Of course, whether scientists can create embryos from skin cells is a testable proposition. In the research recently announced, some cell lines formed balls that the researchers called “embryoid.” For all we now know, as the science advances, forthcoming research might produce balls that are “embryoid” not only in appearance but also in how they can develop.
But the critics of embryonic stem cell research are unconcerned. Richard Doerflinger, who works at the U.S. Conference of Catholic Bishops and is a leading opponent of embryonic stem cell research, has said of the new research that he sees “no moral problem with it at all.” This is its own blockbuster development. The objection they have lodged against embryonic stem cell research is that it would require the destruction of embryos, which is murder. A reprogrammed skin cell is certainly not the usual kind of embryo, but destroying one may still turn out to be tantamount to the destruction of potential life, and so to count as murder. The only way critics can have no moral problem with the new research is if their concern about cloning is not, in fact, about the destruction of potential life.

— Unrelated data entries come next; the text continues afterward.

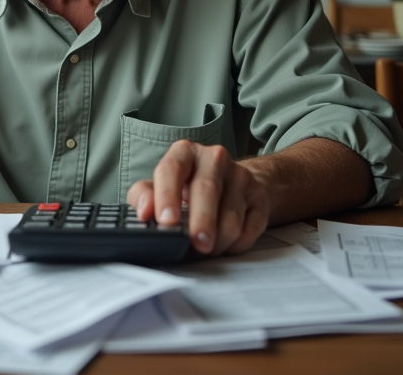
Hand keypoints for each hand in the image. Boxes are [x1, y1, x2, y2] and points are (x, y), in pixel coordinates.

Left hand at [127, 140, 269, 255]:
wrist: (231, 184)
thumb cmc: (187, 188)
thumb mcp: (158, 187)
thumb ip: (143, 196)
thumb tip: (144, 211)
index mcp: (184, 153)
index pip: (172, 169)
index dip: (167, 195)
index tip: (166, 221)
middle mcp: (214, 158)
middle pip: (207, 190)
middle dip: (201, 222)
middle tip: (195, 245)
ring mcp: (240, 176)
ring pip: (231, 216)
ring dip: (217, 241)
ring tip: (204, 249)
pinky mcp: (260, 196)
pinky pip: (250, 228)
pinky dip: (235, 244)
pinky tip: (224, 244)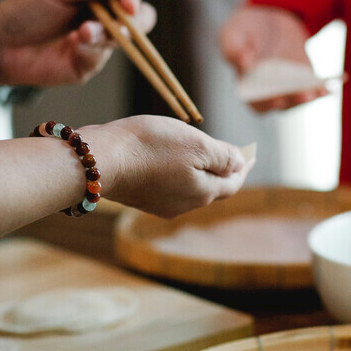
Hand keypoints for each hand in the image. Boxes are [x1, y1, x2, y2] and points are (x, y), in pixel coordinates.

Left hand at [0, 0, 155, 86]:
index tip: (127, 3)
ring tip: (82, 32)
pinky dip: (88, 49)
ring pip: (122, 40)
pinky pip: (100, 57)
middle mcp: (102, 20)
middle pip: (139, 21)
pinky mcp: (87, 65)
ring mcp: (97, 44)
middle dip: (133, 21)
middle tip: (120, 21)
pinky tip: (71, 44)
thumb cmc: (25, 11)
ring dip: (105, 34)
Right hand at [84, 115, 252, 217]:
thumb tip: (240, 164)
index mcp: (204, 192)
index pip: (233, 183)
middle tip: (230, 153)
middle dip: (222, 170)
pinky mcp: (140, 198)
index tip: (251, 155)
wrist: (100, 160)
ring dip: (199, 171)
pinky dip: (177, 172)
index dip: (243, 167)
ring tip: (201, 154)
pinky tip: (171, 160)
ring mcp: (160, 205)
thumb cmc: (151, 147)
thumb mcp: (197, 144)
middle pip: (212, 187)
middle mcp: (185, 205)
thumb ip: (223, 156)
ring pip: (190, 187)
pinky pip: (168, 186)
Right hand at [219, 5, 326, 111]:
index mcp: (246, 88)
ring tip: (320, 89)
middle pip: (283, 104)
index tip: (277, 99)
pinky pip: (315, 87)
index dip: (266, 103)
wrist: (269, 18)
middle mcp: (269, 93)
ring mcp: (289, 88)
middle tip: (306, 94)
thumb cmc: (244, 29)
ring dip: (311, 96)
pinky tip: (334, 83)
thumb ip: (234, 48)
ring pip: (300, 98)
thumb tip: (245, 63)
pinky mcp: (305, 80)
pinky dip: (323, 87)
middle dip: (295, 100)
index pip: (257, 103)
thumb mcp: (232, 34)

But then what is the objection? One possibility is that even though an egg is not needed to create an embryo, the egg itself is morally significant. Here’s the idea that might be at work: A skin cell can be tweaked so that it acquires the potential to become a person, but that potential is artificial and morally unimportant – a product of the laboratory that may also be taken away in the laboratory. The moral identity of a reprogrammed skin cell is still just “skin cell,” not “embryo.” We can buy it and sell it, culture it and destroy it, and no one really cares.
On the other hand, eggs and the embryos produced from them are expected to try to become people. Their potential is natural, not artificial. Further, because eggs and embryos are morally special – witness the concerns people often have about selling them – intervening in their natural development is morally troubling.

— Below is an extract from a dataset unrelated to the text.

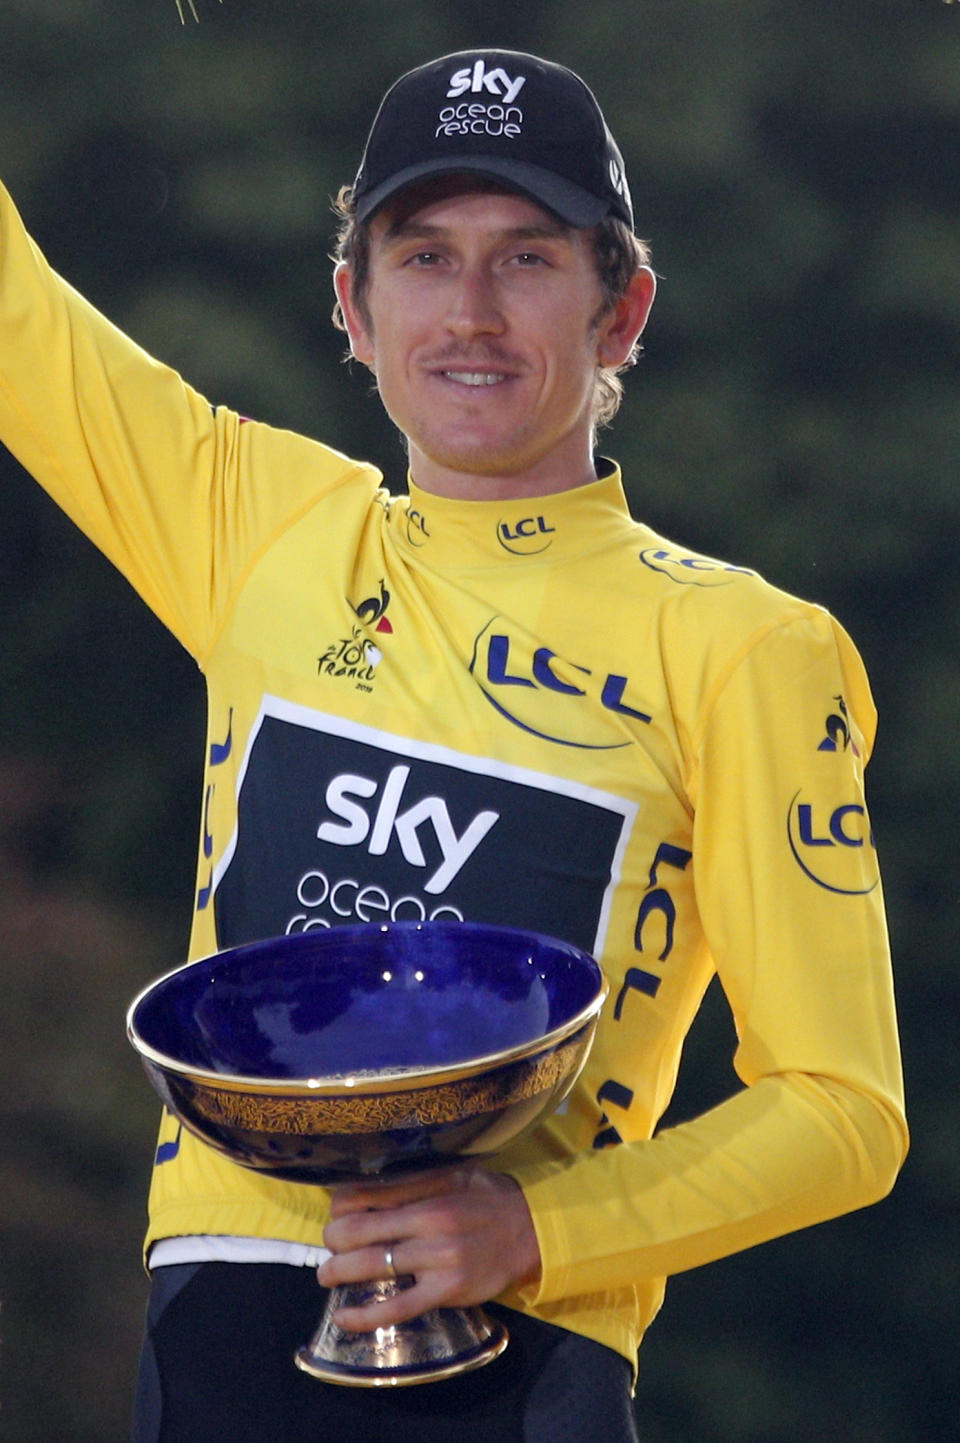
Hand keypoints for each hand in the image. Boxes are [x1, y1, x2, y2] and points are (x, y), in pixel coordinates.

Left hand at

This picture makes the objection to cloning comparable to concerns that arise in a range of other debates about what we can do in and to nature – genetic enhancement of children, sports doping, genetic modification of livestock, extirpation of endangered species, and commercial development of places “untrammeled by man,” as the Wilderness Act puts it. These debates have many differences, but they all feature a common concern about alteration of natural affairs and processes.
If this is right, then we need to rethink the debate over traditional cloning. The moral concerns about taking human life are powerful and clear and lead directly to public policy that upholds those concerns. The moral concerns we might have about intervening into the natural processes of human life may still be very deeply felt, but they are extremely complicated and may not lead neatly to public policy. Given the variety of moral views people have about human nature, restricting public funding for stem cell research may not be reasonable.
Gregory E. Kaebnick is editor of the Hastings Center Report.